- **Aim of the exercise**:
Quote the rows word for word, beginning with the line containing "country: DE" and continuing through the line containing "longitude: 12.9622".

[Collected data]
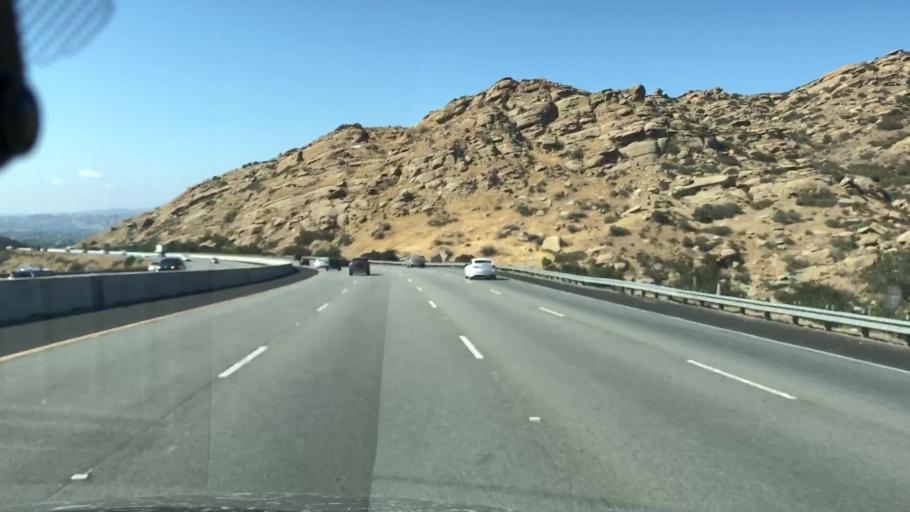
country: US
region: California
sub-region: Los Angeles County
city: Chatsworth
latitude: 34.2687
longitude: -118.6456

...

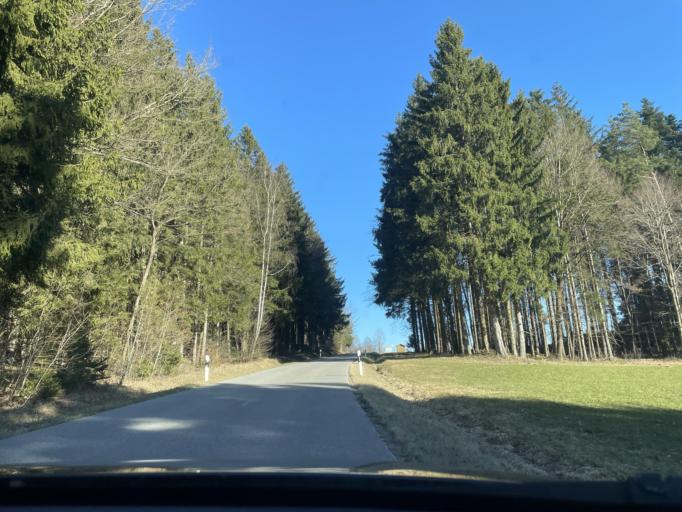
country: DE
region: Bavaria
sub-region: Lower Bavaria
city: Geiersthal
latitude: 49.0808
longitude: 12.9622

--

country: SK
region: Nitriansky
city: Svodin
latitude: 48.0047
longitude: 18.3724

- **Problem solution**:
country: DE
region: Bavaria
sub-region: Lower Bavaria
city: Geiersthal
latitude: 49.0808
longitude: 12.9622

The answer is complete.